Comment Re:Europe, here I come! (Score 2) 77

Denmar, Norway, Iceland, and Greece all have a state religion. Spain, Portugal and Ireland, though without a state religion, give legal privileges to the Catholic church (Finland has a similar relationship with the Lutheran Church of Finland and the Finnish Orthodox Church). The UK not only has a state religion, but the Head of State is also the Supreme Head of the Church of England. North of this line, the climate sucks. South of that line, trains don't run on time.

Comment Re:Won't work (Score 1) 342

Batch orders are seemingly a good idea. Several markets operate in an auction style batches, where each participant presents their schedule (a list of possible prices coupled with an amount to buy or sell for each price) and at set intervals a computer determines the price and quantity that clear the market. We have algorithms that do this in a utility-maximising way, but it is definitely more effort on the part of the traders. Electricity exchanges are the only ones I can think that use this method. APX, for example, does this for day-ahead UK power trading.

But you don't actually need auctions for this to work. You can use a similar public-outcry method (just like in the NYSE) but separated by breaks. The London Metal Exchange does this in its trading sessions. They are split up into 5 minute intervals, each of which can only be used to trade one particular metal. It's pretty cool to watch.

Both these markets are very liquid, so I doubt splitting up the trading day of even the busyest exchanges (NYSE, NASDAQ, LSE) would cause any perceivable damage to the market's fluidity.

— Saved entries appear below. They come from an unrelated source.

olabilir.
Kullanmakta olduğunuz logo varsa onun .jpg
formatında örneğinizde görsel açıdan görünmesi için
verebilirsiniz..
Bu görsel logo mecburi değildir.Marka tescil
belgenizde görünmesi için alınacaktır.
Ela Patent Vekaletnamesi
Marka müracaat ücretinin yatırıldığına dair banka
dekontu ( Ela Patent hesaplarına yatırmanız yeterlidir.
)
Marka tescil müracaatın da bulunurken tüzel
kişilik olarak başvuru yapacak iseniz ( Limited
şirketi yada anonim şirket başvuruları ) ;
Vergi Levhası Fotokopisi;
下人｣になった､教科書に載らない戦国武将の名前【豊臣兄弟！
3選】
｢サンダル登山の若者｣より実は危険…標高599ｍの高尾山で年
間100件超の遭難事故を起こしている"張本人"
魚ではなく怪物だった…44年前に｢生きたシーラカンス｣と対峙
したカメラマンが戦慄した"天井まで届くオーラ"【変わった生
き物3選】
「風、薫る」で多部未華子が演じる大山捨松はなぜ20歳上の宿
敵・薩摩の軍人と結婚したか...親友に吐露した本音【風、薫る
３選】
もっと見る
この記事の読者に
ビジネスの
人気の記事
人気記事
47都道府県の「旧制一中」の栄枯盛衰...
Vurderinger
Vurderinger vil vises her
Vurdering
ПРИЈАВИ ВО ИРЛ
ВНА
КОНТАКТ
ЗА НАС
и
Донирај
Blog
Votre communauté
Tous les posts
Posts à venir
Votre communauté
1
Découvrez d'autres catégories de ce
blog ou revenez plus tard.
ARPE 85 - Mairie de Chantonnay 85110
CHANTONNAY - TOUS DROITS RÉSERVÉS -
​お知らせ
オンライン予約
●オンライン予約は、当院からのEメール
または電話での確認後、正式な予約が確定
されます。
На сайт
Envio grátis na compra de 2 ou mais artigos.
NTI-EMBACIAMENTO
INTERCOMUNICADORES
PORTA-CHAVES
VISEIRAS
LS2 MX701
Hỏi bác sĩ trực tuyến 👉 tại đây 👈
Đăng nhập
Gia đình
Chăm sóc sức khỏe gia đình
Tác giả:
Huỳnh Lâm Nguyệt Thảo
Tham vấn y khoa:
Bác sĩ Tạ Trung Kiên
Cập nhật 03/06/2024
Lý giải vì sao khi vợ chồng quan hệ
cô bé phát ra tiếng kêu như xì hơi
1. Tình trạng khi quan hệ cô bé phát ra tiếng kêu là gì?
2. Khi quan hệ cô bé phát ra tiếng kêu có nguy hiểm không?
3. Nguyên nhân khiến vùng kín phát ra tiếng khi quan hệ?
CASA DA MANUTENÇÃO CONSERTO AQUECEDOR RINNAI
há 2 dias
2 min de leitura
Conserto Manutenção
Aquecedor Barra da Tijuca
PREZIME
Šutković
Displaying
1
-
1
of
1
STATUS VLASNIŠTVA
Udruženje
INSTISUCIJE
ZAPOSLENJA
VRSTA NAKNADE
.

Comment Re:Good, I guess (Score 2) 148

The point of net neutrality is that net traffic is treated as a commodity. If service providers can choose which packets to give preferene, they not only compete on price and speed, they also compete on the shape of their packet preferences. This means competition moves from a commodity model to a monopolistically competitive one, which is less efficient. Granted, a duopoly is much less efficient, so it may be a moot point, but net neutrality is overall good, no matter how many ISPs there are.